The AI model generated 127 peptides predicted to possess varying capacities for penetrating melanin-containing cells, binding to melanin, and exhibiting non-toxicity toward the cells. Among these peptides, the model identified HR97 as having the highest success rate of binding. The properties of these peptides were subsequently confirmed, revealing superior uptake and binding within cells, with no indication of cell death.
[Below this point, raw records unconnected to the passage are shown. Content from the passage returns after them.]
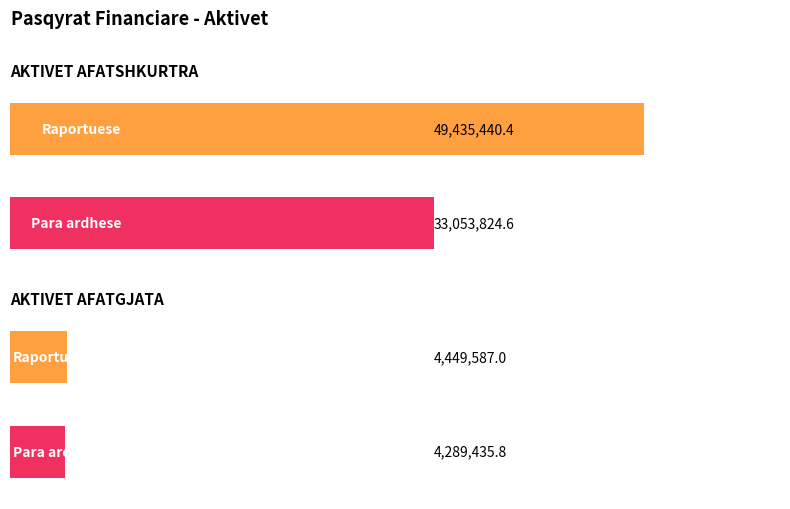

Reading left to right, extract all data points from this chart.

Periudha Raportuese: 49435440.4	4449587.0
Periudha Para ardhese: 33053824.6	4289435.8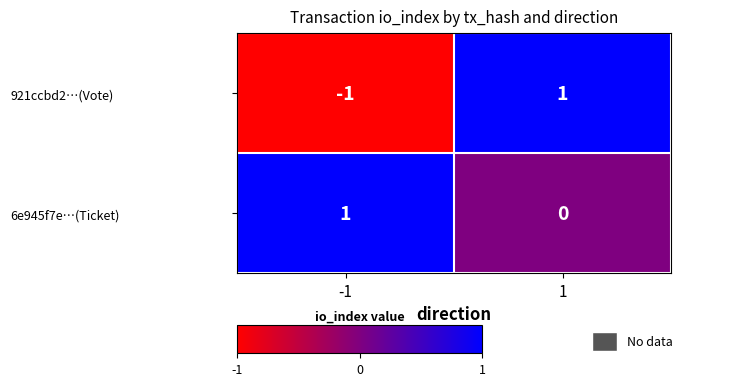

Is it true that 6e945f7e…(Ticket) equals 0 at -1?

False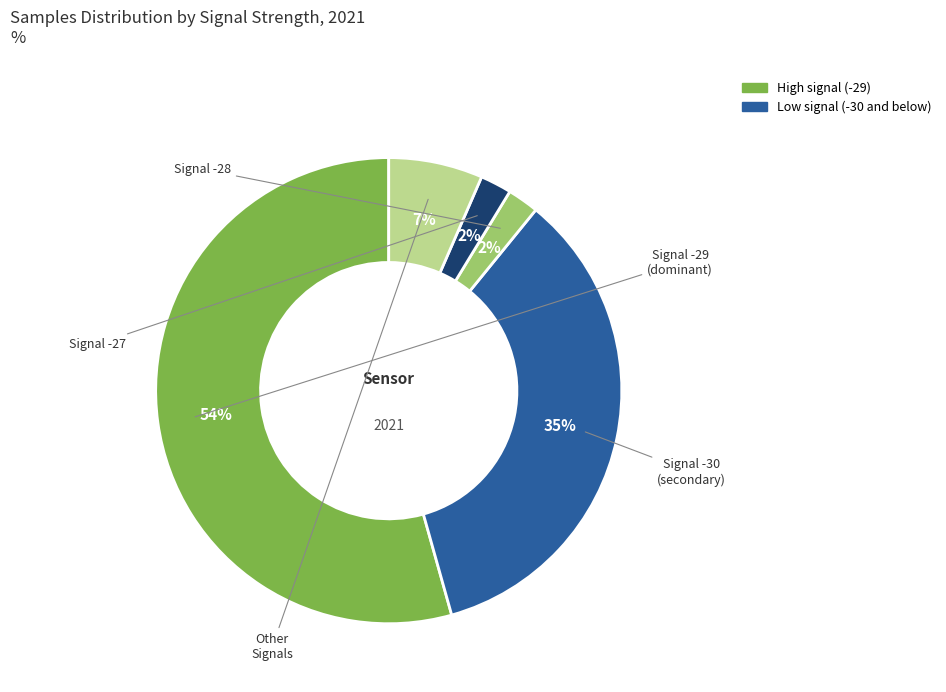

Does any single category account for the majority?

Yes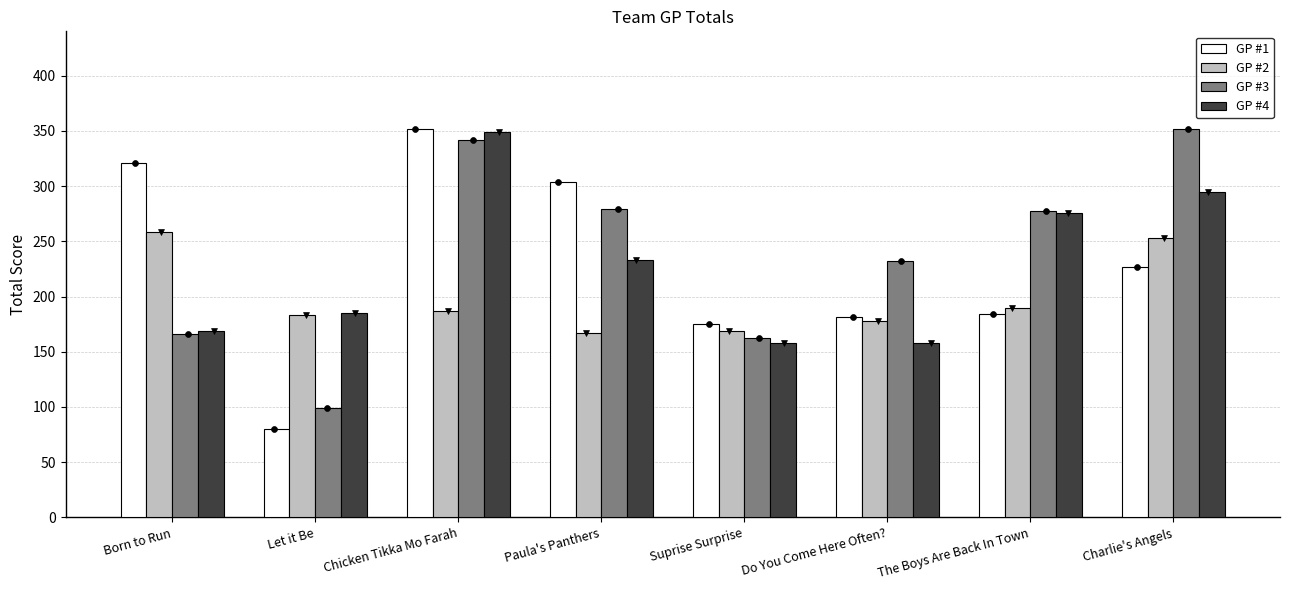

Which series has the largest total across all categories?

GP #3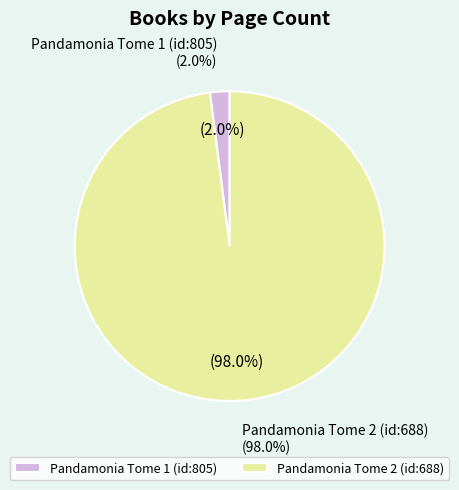

Between Pandamonia Tome 1 (id:805) and Pandamonia Tome 2 (id:688), which is larger?

Pandamonia Tome 2 (id:688)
To validate the model’s prediction, researchers attached HR97 to the drug brimonidine, commonly employed to treat glaucoma by reducing inner eye pressure, and administered it through injections into adult rabbit eyes. The team measured the levels of brimonidine in the eye cells by assessing the drug’s concentrations after administering the experimental drug delivery system. Results indicated that significant quantities of brimonidine were present for up to one month, indicating the successful penetration of cells by HR97, its binding to melanin, and the sustained release of the drug. Furthermore, the eye pressure-lowering effect of brimonidine, when bound to HR97, persisted for up to 18 days, with no signs of eye irritation in the rabbits.
Dr. Laura Ensign, the Marcella E. Woll professor of ophthalmology at the Johns Hopkins University School of Medicine and co-corresponding author of the research paper, emphasizes the far-reaching implications of utilizing AI to predict peptides for drug delivery, not only for conditions involving melanin but also for targeting other specialized structures within the body.
Moving forward, researchers intend to explore avenues for extending the duration of drug action, assess the success rate of the AI model’s drug delivery predictions with different medications, and ascertain the safety of these advancements in human subjects.
Conlcusion:
The groundbreaking research conducted by Wilmer Eye Institute, Johns Hopkins Medicine, utilizing artificial intelligence models and machine-learning algorithms to predict safe drug delivery to eye cells signifies a significant advancement in the market. This development holds immense potential for revolutionizing the treatment landscape for chronic blinding eye diseases such as glaucoma and macular degeneration.
By enabling more tolerable and sustained drug therapies, this breakthrough technology has the capacity to enhance patient outcomes and significantly improve the quality of life for millions of individuals affected by these conditions. Moreover, the successful application of AI in predicting effective peptide sequences for drug delivery opens doors for similar innovative approaches in other areas of healthcare, promising far-reaching implications for the market’s future.